If you are thinking about entering the auto dealer workforce, whether as a new or used car dealer or car salesperson, you must know that it requires a business license.

Each state mandates various types of dealer and salesperson licenses, and the required dealer licensing forms for each, needed to sell a vehicle. Here are some of the steps you may run into when trying to obtain a business license as an auto dealer.

Initial Steps in the Business License Process

Unless you are selling your own used car to a third party, your state will likely require you to fill out an application to sell a new or used car to the ordinary consumer as an auto dealer. Some states require a dealer training program in order to do business, which is a great way to see the internal operations of the industry.

Some states delve deeper in the application process and require new car dealer applicants to undergo a background check and fingerprinting. The state wants to make sure that you don't have a criminal history that would poke its head while conducting business with the public.

The state will also want to study your business as an entity and may require additional documents such as:

  • Proof of insurance.
  • Your business certificate.
  • A surety bond.
  • Franchise agreements.
  • Lease or rental agreements.
  • Photos of your workspace.

Some states even require you show proof of having a business sign and an operable telephone on location.

Additionally, the office that handles applications and licenses for dealers and salespeople vary state to state, so make sure to fellow colleagues or DMV authorities about where to send these forms for clearance.

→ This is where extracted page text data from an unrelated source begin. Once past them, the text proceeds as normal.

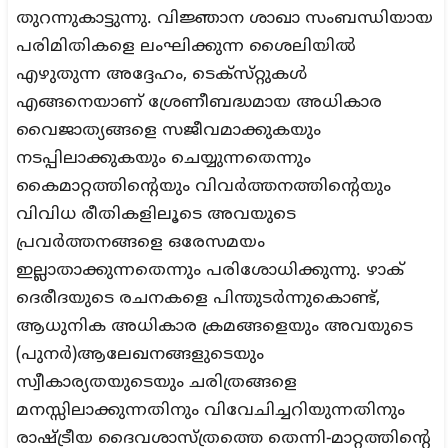
തുറന്നുകാട്ടുന്നു. വിജ്ഞാന ശാഖാ സംബന്ധിയായ
പരിമിതികളെ ലംഘിക്കുന്ന ശൈലിയിൽ
എഴുതുന്ന അദ്ദേഹം, ടെക്‌സ്‌റ്റുകൾ
എങ്ങനെയാണ് ശ്രേണീബദ്ധമായ അധികാര
വൈജാത്യങ്ങളെ സജീവമാക്കുകയും
നടപ്പിലാക്കുകയും ചെയ്യുന്നതെന്നും
കൈമാറ്റത്തിന്റെയും വിവർത്തനത്തിന്റെയും
വിവിധ രീതികളിലൂടെ അവയുടെ
പ്രവർത്തനങ്ങളെ ഒരേസമയം
ഇല്ലാതാക്കുന്നതെന്നും പരിശോധിക്കുന്നു. ഴാക്
ദെരീദയുടെ രചനകളെ പിന്തുടർന്നുകൊണ്ട്,
ആധുനിക അധികാര ക്രമങ്ങളെയും അവയുടെ
(പുനർ)ആലേഖനങ്ങളുടെയും
സ്വീകാര്യതയുടെയും ചരിത്രങ്ങളെ
മനസ്സിലാക്കുന്നതിനും വിവേചിച്ചറിയുന്നതിനും
രാഷ്ട്രീയ ദൈവശാസ്ത്രത്തെ തെന്നി-മാറ്റത്തിന്റെ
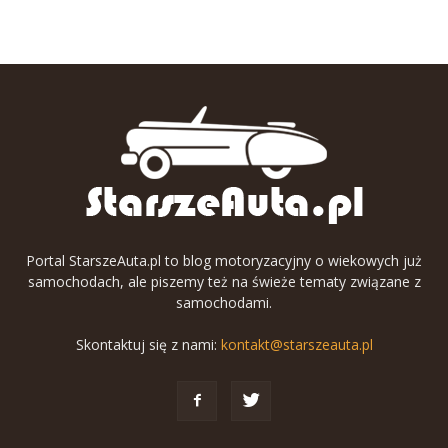
Portal StarszeAuta.pl to blog motoryzacyjny o wiekowych już
samochodach, ale piszemy też na świeże tematy związane z
samochodami.
Skontaktuj się z nami:
kontakt@starszeauta.pl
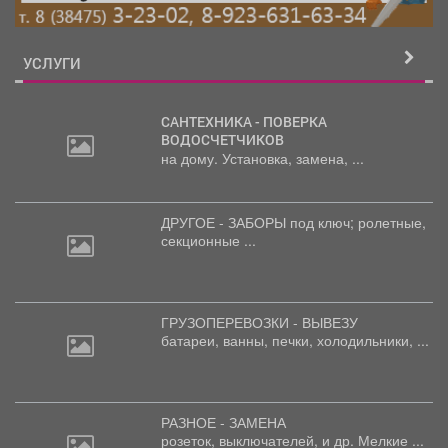
УСЛУГИ
САНТЕХНИКА - ПОВЕРКА
ВОДОСЧЕТЧИКОВ
на дому. Установка, замена, ...
ДРУГОЕ - ЗАБОРЫ под
ключ; ролетные,
секционные ...
ГРУЗОПЕРЕВОЗКИ - ВЫВЕЗУ
батареи,
ванны, печки, холодильники, ...
РАЗНОЕ - ЗАМЕНА
розеток,
выключателей, и др. Мелкие ...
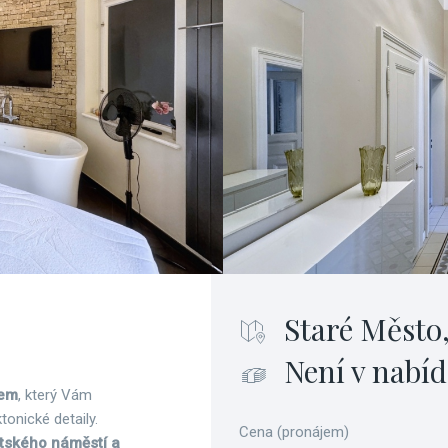
Staré Město,
Není v nabíd
nem
, který Vám
tonické detaily.
Cena (pronájem)
ěstského náměstí a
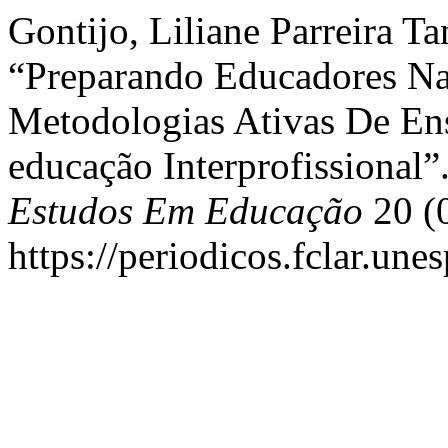
Gontijo, Liliane Parreira Ta
“Preparando Educadores Na
Metodologias Ativas De E
educação Interprofissional”
Estudos Em Educação
20 (0
https://periodicos.fclar.une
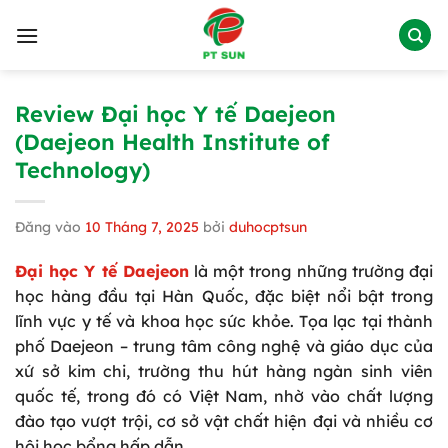
Bỏ
qua
nội
dung
Review Đại học Y tế Daejeon
(Daejeon Health Institute of
Technology)
Đăng vào
10 Tháng 7, 2025
bởi
duhocptsun
Đại học Y tế Daejeon
là một trong những trường đại
học hàng đầu tại Hàn Quốc, đặc biệt nổi bật trong
lĩnh vực y tế và khoa học sức khỏe. Tọa lạc tại thành
phố Daejeon – trung tâm công nghệ và giáo dục của
xứ sở kim chi, trường thu hút hàng ngàn sinh viên
quốc tế, trong đó có Việt Nam, nhờ vào chất lượng
đào tạo vượt trội, cơ sở vật chất hiện đại và nhiều cơ
hội học bổng hấp dẫn.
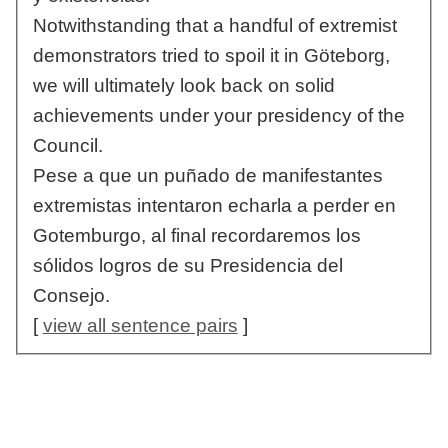
Notwithstanding that a handful of extremist
demonstrators tried to spoil it in Göteborg,
we will ultimately look back on solid
achievements under your presidency of the
Council.
Pese a que un puñado de manifestantes
extremistas intentaron echarla a perder en
Gotemburgo, al final recordaremos los
sólidos logros de su Presidencia del
Consejo.
[
view all sentence pairs
]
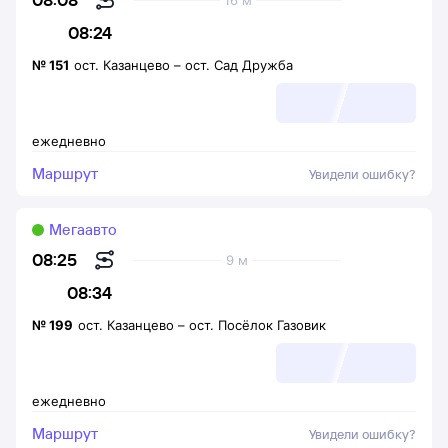
16 м
08:24
№
151
ост. Казанцево
–
ост. Сад Дружба
ежедневно
Маршрут
Увидели ошибку?
Мегаавто
08:25
9 м
08:34
№
199
ост. Казанцево
–
ост. Посёлок Газовик
ежедневно
Маршрут
Увидели ошибку?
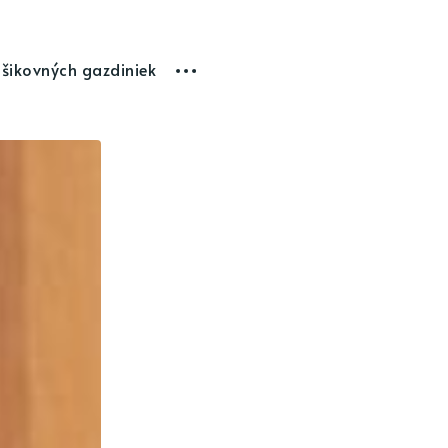
 šikovných gazdiniek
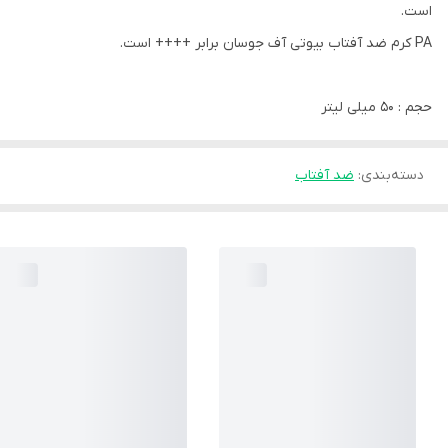
است.
PA کرم ضد آفتاب بیوتی آف جوسان برابر ++++ است.
حجم : 50 میلی لیتر
دسته‌بندی
:
ضد آفتاب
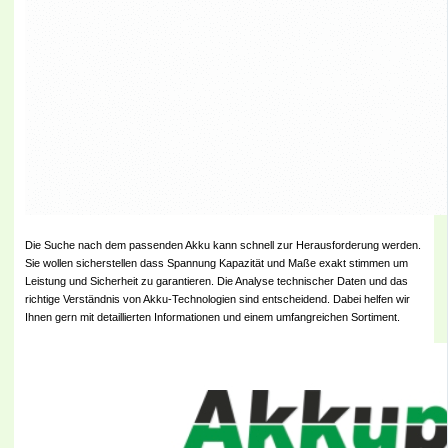
Die Suche nach dem passenden Akku kann schnell zur Herausforderung werden.
Sie wollen sicherstellen dass Spannung Kapazität und Maße exakt stimmen um
Leistung und Sicherheit zu garantieren. Die Analyse technischer Daten und das
richtige Verständnis von Akku-Technologien sind entscheidend. Dabei helfen wir
Ihnen gern mit detaillierten Informationen und einem umfangreichen Sortiment.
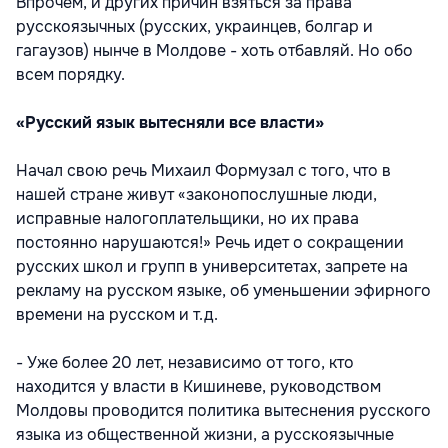
Впрочем, и других причин взяться за права
русскоязычных (русских, украинцев, болгар и
гагаузов) нынче в Молдове - хоть отбавляй. Но обо
всем порядку.
«Русский язык вытесняли все власти»
Начал свою речь Михаил Формузал с того, что в
нашей стране живут «законопослушные люди,
исправные налогоплательщики, но их права
постоянно нарушаются!» Речь идет о сокращении
русских школ и групп в университетах, запрете на
рекламу на русском языке, об уменьшении эфирного
времени на русском и т.д.
- Уже более 20 лет, независимо от того, кто
находится у власти в Кишиневе, руководством
Молдовы проводится политика вытеснения русского
языка из общественной жизни, а русскоязычные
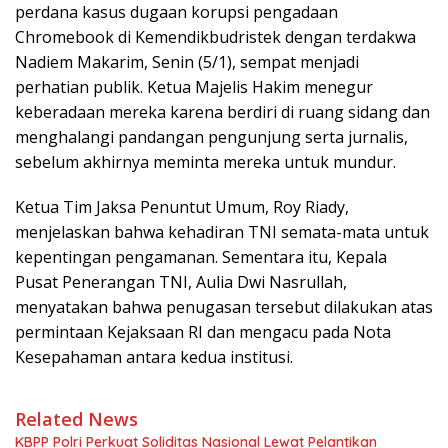
perdana kasus dugaan korupsi pengadaan
Chromebook di Kemendikbudristek dengan terdakwa
Nadiem Makarim, Senin (5/1), sempat menjadi
perhatian publik. Ketua Majelis Hakim menegur
keberadaan mereka karena berdiri di ruang sidang dan
menghalangi pandangan pengunjung serta jurnalis,
sebelum akhirnya meminta mereka untuk mundur.
Ketua Tim Jaksa Penuntut Umum, Roy Riady,
menjelaskan bahwa kehadiran TNI semata-mata untuk
kepentingan pengamanan. Sementara itu, Kepala
Pusat Penerangan TNI, Aulia Dwi Nasrullah,
menyatakan bahwa penugasan tersebut dilakukan atas
permintaan Kejaksaan RI dan mengacu pada Nota
Kesepahaman antara kedua institusi.
Related News
KBPP Polri Perkuat Soliditas Nasional Lewat Pelantikan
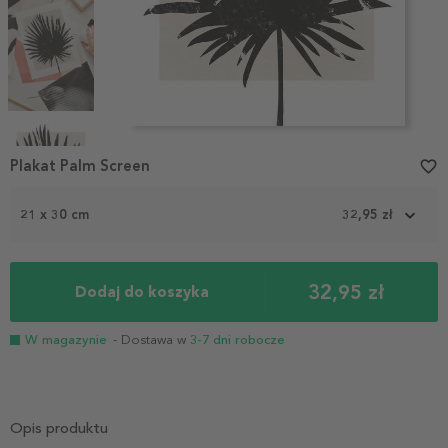
Item
1
Plakat Palm Screen
favorite_border
of
4
21 x 30 cm
32,95 zł
32,95 zł
Dodaj do koszyka
W magazynie
- Dostawa w
3-7 dni robocze
Opis produktu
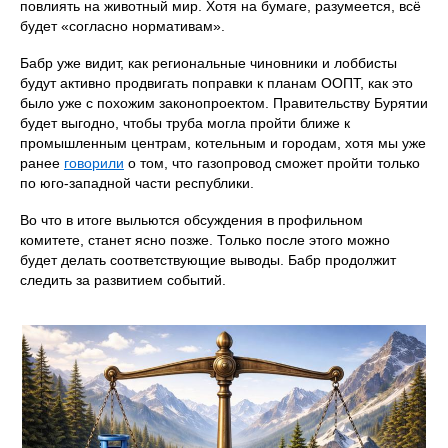
повлиять на животный мир. Хотя на бумаге, разумеется, всё
будет «согласно нормативам».
Бабр уже видит, как региональные чиновники и лоббисты
будут активно продвигать поправки к планам ООПТ, как это
было уже с похожим законопроектом. Правительству Бурятии
будет выгодно, чтобы труба могла пройти ближе к
промышленным центрам, котельным и городам, хотя мы уже
ранее
говорили
о том, что газопровод сможет пройти только
по юго-западной части республики.
Во что в итоге выльются обсуждения в профильном
комитете, станет ясно позже. Только после этого можно
будет делать соответствующие выводы. Бабр продолжит
следить за развитием событий.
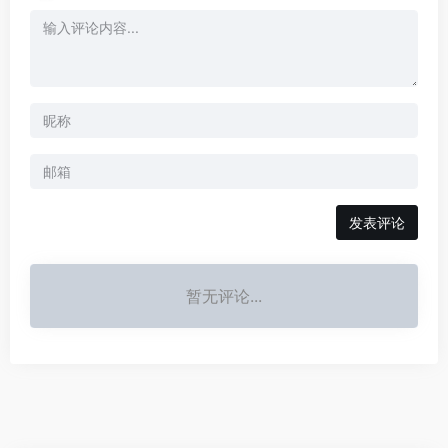
发表评论
暂无评论...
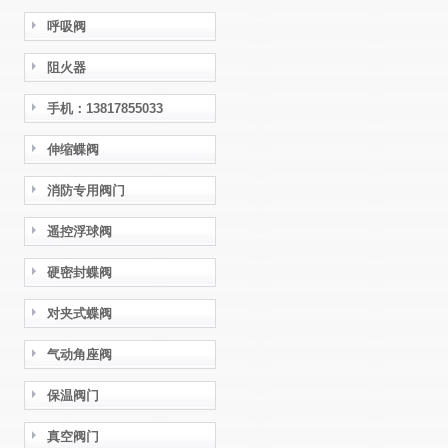
呼吸阀
阻火器
手机：13817855033
伸缩蝶阀
消防专用阀门
遥控浮球阀
硬密封蝶阀
对夹式蝶阀
气动角座阀
保温阀门
真空阀门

What to Know about the Business License Application Process

States like Texas and California offer a car dealer manual and guide for those that want to understand the nitty gritty about everything that professionally selling a vehicle encompasses. While all of the initial licensing applications vary by name in each state, it’s the one step of the process that you cannot avoid. Do some research online or by phone and find out the exact name of the form.

Once the application is complete, there will be a license fee that must be sent in along with the documents. Make sure you are well aware of the acceptable forms of payment so that your application isn’t rejected or pushed back. The average waiting time varies state by state, so if you’re in a hurry to start selling, keep in mind that you'll have to wait several weeks or months while your application is processed.

Working at a car dealership can be exhilarating and there are many perks in this field of work. Once you decide that you want to you want to be part of the auto industry, make sure you master the business application process so that you’re not left in the dark.